Passage for review:
━━━━
I’m going to be straight with you: my first attempt at this kind of partnership was messy. I found an agency owner through a mutual connection (not even the hub, just networking), we had a few calls, and basically said “let’s send each other clients and split fees.” That was it. No actual contract for the first six months.
It worked okay at first. We sent each other maybe 3-4 referrals each. But then things started breaking down. They referred a client to me without checking if I could actually handle that type of work. I referred a client to them and never got clear feedback on whether the campaign was actually successful. Payment took forever. And at one point, a client contact overlap led to an awkward situation where both of us thought we were the primary agency.
Eventually we just let it fade. No drama, but it was time wasted and money left on the table.
Later, when I started using the bilingual hub to find partners more intentionally, I made a list of things I actually needed to figure out before I even started a conversation:
1. What exactly are we referring? Not all services are created equal. Are we referring clients? Specific campaign types? Just overflow where neither of us had capacity? I learned that the clearer you are about this, the fewer misunderstandings happen. Now I’m explicit: “We’d refer you UGC production work for DTC brands” instead of just “we’ll send you business.”
2. How do margins actually work? This kills partnerships. One partner thinks they’re offering you 25% of what they charge the client. The other partner thinks they’re getting 25% of their profit. Huge difference. Now I have the actual conversation: “If you charge the client $50k for a campaign and we handle execution, what margin do we get?” and we write it down.
━━━━
Dataset:
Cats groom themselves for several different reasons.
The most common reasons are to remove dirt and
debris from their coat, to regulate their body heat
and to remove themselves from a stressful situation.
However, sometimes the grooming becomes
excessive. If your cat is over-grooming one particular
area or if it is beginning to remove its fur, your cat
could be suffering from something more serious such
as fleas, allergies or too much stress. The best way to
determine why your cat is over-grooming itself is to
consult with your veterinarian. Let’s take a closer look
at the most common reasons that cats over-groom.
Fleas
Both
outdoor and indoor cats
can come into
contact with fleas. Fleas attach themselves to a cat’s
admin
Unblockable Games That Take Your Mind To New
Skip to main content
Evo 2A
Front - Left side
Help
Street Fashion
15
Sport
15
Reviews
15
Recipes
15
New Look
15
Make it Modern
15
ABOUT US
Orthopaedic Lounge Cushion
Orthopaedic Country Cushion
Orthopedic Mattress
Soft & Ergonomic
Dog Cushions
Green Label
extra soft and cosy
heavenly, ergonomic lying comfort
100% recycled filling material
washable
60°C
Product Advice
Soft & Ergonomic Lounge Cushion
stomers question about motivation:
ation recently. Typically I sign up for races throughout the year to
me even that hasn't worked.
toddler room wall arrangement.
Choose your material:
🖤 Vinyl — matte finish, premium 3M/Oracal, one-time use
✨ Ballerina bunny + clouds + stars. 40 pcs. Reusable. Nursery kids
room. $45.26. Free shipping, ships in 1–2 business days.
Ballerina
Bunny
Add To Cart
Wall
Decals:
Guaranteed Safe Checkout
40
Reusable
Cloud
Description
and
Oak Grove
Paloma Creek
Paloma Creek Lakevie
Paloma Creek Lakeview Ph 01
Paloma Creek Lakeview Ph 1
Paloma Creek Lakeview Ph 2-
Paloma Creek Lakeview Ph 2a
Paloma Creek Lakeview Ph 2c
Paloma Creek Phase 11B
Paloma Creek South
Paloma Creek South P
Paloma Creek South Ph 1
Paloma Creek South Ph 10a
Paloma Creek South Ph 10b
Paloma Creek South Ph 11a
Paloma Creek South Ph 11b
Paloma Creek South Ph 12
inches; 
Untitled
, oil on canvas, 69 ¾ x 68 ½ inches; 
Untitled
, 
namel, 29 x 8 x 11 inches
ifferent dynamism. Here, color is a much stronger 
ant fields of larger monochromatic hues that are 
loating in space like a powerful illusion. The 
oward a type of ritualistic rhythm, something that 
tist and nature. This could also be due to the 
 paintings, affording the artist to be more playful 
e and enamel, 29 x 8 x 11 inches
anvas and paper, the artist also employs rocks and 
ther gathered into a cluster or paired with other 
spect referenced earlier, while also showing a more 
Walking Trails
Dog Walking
━━━━
What to work on:
A) In the account of agency referral partnerships, why does the writer say margins "kill" partnerships? Answer in one to three sentences.
B) Answer these questions using the account of agency referral partnerships:
(i) How long did the first partnership run without an actual contract?
(ii) Roughly how many referrals did each side send at first?
(iii) What client charge does the writer use in the example margin question?
C) Write the next part of the account of agency referral partnerships, starting after its last sentence.

Results:
A) Partners can mean different things by the same percentage. One may think they are offering 25% of what they charge the client, while the other thinks they are getting 25% of the profit. That is a large difference.

B)
(i) The first six months.
(ii) Maybe 3-4 referrals each.
(iii) $50k for a campaign.

C)
3. Who owns the client relationship? This sounds obvious but it’s not. If I refer a client to you, am I expecting them to be locked into you exclusively, or do they stay somewhat “mine” too? Can they ask me for follow-up work? I’ve definitely had partnerships fall apart over this.
4. What does communication actually look like? Weekly check-ins? Slack? Email? One partnership I had failed partly because our communication cadence was completely mismatched. I wanted regular updates; they preferred quarterly reviews. Sounds minor but it created a sense of distance that eventually killed the trust.
5. What’s the actual timeline to first “real” revenue? Not every partnership is a home run immediately. You might do a pilot project, adjust how you work together, then start seeing real volume. I’ve learned to be patient with this, but also to have a checkpoint: “Let’s try this for 90 days and see if it’s actually working.” If it isn’t, we end it professionally rather than letting it drag.
What I’ve noticed is that the best partnerships start with a small, low-risk project first. Pilot, learn, then structure the bigger referral deal. Not the other way around.
I’m curious: when you’re evaluating a potential partner through the hub, how deep do you actually go into these questions before you commit? Are you formalizing things with a contract, or starting more organically?